[Saved entries]
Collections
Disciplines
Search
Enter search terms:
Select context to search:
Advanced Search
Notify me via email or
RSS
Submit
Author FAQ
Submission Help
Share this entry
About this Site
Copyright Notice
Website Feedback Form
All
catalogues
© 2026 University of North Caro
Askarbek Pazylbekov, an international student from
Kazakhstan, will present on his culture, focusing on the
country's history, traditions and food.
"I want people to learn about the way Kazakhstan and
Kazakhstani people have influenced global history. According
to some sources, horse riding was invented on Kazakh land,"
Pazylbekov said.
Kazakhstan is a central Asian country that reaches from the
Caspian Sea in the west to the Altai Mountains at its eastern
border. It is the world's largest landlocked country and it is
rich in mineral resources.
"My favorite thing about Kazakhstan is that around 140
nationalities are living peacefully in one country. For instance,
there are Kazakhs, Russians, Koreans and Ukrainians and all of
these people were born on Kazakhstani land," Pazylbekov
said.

==

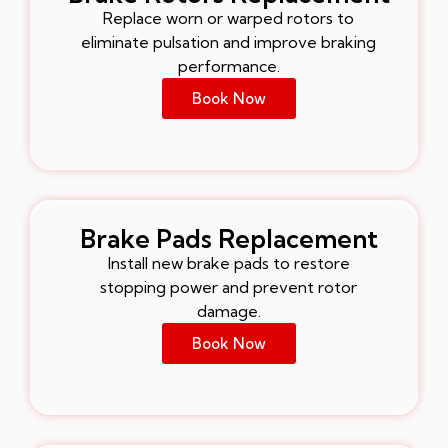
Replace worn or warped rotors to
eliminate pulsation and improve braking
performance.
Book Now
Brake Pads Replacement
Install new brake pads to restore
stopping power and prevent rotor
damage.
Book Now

_Exercise description_
Show every line of the records above that contains the word "history".

_Response_
country's history, traditions and food.
Kazakhstani people have influenced global history. According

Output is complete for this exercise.